No, dance critics are largely to blame. A few really, really bad, boring critics with tin eyes in key positions can kill a world.
For RoS, Deborah Jowitt in the Village Voice gave out one of her patented, almost purely descriptive, reviews. Hey, Deborah, what is Rainer's place in dance now? Is RoS worth seeing? Well, at least this piece isn't poisonous, like the trashing dished out by the untalented N.Y. Times dance critic Claudia La Rocco. She calls what I saw as constantly engaging "a thoroughly dispiriting evening" and an "ill-conceived encounter with dance mythology." She also claims that "the rules of engagement have changed radically since Ms. Rainer --- once at the forefront of change --- left dance."
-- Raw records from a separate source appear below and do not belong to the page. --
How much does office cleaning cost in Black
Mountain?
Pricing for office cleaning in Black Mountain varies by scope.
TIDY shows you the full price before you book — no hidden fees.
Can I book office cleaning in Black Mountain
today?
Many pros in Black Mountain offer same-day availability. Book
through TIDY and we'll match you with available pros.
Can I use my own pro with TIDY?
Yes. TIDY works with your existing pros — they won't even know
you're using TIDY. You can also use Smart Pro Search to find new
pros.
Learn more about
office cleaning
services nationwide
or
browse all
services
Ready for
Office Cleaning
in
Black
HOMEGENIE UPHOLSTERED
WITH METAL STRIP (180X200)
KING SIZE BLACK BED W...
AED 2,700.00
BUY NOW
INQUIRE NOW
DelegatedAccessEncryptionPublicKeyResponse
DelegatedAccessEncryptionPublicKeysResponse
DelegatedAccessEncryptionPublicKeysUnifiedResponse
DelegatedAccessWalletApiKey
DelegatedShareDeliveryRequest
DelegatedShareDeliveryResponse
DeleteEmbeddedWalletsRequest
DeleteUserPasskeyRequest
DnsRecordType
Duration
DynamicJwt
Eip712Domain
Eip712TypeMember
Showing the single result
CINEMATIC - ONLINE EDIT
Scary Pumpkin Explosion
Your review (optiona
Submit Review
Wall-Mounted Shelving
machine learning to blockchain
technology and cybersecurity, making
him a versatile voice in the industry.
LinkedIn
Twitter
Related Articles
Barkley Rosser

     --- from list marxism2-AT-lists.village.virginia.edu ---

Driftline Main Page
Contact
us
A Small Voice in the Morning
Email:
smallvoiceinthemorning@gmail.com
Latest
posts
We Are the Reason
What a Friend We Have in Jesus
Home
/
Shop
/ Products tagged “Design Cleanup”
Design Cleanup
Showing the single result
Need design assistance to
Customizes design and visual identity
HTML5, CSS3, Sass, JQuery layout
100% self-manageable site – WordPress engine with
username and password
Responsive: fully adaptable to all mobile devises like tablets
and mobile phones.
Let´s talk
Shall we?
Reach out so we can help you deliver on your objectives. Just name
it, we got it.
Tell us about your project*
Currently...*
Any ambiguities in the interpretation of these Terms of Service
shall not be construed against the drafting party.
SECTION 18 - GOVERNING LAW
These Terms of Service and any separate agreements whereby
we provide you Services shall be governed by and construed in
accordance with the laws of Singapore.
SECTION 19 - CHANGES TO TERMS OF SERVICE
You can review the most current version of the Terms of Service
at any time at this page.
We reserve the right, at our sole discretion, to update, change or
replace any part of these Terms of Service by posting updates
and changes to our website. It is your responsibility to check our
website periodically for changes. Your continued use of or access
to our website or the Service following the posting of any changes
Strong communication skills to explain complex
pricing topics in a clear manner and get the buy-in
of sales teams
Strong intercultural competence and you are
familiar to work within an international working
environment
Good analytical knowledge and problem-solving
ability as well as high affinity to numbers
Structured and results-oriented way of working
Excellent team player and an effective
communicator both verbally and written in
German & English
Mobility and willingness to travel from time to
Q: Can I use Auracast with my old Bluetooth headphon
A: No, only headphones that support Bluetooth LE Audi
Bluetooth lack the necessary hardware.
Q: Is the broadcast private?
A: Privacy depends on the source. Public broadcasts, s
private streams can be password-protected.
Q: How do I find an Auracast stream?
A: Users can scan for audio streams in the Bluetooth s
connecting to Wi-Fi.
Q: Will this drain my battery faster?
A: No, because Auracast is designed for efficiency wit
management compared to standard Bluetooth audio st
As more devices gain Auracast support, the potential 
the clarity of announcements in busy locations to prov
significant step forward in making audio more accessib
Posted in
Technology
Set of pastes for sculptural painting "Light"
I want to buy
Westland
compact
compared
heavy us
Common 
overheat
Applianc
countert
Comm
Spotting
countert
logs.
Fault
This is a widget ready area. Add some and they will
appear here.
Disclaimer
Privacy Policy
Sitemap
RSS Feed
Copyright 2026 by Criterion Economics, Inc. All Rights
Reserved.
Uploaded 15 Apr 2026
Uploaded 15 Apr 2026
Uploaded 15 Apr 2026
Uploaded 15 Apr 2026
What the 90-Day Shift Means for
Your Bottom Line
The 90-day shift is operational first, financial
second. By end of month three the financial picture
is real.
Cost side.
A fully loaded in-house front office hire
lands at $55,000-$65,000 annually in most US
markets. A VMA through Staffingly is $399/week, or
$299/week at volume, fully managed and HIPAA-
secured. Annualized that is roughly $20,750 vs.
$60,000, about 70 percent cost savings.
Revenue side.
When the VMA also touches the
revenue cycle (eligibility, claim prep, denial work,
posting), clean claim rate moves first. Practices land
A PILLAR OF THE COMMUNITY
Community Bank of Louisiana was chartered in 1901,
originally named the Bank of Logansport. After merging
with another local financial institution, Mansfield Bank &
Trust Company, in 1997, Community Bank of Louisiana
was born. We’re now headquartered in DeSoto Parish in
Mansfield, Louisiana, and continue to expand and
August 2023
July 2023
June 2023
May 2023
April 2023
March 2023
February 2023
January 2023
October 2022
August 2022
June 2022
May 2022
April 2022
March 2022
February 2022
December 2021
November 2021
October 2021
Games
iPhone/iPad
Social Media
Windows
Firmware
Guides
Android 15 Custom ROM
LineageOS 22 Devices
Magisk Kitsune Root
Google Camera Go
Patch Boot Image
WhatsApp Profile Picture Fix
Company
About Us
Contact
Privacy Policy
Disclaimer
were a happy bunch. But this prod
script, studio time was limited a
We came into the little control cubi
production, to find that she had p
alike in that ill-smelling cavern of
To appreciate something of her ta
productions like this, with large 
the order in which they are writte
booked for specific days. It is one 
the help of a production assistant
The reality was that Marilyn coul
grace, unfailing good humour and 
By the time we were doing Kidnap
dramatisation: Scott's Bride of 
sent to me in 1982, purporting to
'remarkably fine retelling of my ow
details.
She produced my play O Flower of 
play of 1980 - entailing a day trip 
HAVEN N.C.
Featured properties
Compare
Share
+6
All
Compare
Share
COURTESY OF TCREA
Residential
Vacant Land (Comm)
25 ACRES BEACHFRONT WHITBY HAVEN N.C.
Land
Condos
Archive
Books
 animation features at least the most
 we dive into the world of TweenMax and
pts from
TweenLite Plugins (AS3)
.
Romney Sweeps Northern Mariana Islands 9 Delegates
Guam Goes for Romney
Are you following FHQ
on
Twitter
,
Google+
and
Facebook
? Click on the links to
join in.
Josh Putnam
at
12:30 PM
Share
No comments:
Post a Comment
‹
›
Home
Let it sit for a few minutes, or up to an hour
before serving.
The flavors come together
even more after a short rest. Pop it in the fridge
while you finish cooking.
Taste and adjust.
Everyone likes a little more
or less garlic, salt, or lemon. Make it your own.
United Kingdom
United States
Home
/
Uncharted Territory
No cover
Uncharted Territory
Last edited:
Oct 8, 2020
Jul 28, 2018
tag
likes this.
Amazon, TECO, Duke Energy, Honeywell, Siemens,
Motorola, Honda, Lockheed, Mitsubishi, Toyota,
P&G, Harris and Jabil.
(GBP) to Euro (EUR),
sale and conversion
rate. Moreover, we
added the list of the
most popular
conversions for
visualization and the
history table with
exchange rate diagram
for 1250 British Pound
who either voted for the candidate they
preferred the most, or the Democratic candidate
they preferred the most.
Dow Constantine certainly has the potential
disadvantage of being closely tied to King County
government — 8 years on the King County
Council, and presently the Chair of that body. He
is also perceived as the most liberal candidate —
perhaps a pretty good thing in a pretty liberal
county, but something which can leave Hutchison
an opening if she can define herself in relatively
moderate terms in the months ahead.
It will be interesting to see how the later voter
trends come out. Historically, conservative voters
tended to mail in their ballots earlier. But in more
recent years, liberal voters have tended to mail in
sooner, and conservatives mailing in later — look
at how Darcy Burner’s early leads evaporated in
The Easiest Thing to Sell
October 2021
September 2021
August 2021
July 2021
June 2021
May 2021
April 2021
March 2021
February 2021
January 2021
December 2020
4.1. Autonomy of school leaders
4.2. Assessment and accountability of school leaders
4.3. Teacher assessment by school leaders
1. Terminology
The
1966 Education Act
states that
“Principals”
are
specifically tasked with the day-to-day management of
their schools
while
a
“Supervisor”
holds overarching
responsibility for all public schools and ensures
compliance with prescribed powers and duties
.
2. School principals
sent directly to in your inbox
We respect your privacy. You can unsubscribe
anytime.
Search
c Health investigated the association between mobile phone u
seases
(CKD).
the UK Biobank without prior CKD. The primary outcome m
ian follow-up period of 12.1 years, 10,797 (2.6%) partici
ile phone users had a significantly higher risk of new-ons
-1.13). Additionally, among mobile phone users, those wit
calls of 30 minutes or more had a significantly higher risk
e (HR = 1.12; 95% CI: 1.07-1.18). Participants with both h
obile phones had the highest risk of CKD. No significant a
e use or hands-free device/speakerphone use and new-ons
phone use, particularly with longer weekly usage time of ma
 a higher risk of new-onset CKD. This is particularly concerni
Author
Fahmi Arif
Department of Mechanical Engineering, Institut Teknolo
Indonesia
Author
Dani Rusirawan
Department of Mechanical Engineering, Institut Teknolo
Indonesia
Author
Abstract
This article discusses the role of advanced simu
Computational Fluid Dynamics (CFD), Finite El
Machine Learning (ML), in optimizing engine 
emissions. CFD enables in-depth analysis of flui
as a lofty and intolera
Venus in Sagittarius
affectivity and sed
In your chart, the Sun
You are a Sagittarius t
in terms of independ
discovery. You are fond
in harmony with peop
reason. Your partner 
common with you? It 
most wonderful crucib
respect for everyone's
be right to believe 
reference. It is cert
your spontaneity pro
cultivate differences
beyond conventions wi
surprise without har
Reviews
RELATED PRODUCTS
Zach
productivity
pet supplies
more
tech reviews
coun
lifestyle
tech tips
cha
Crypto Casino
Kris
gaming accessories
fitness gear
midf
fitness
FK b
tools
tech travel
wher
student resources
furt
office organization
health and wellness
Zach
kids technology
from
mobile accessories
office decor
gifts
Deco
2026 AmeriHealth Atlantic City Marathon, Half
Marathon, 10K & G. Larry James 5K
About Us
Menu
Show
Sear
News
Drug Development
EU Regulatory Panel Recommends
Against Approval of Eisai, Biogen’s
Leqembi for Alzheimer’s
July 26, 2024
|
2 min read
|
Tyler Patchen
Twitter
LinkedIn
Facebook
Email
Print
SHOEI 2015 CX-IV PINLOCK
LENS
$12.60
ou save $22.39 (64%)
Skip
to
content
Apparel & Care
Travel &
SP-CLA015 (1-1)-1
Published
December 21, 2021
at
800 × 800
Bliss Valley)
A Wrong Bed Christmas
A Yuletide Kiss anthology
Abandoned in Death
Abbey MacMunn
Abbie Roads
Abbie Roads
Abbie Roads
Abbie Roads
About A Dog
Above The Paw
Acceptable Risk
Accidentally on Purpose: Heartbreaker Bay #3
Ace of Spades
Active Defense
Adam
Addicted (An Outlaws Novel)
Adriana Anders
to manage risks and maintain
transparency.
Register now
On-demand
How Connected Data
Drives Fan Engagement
The rules of engagement have changed? Really! The rules of engagement have disappeared, thanks to conservatives like La Rocco. A review such as this proves that Rainer is still on the edge.
La Rocco is obviously not the new Jill Johnston we sorely need. Without Johnston's constant attention to Judson Church dance in the Voice during its heyday, it is doubtful that post-Cunningham dance would have thrived. Nor does it look like our new Johnston, whomever she or he is, will make it into the now largely unread Village Voice. But, please, when can the Times lead critic, Alastair Macaulay, who is excellent when he describes the details of a Balanchine dance like Agon, try something more adventurous?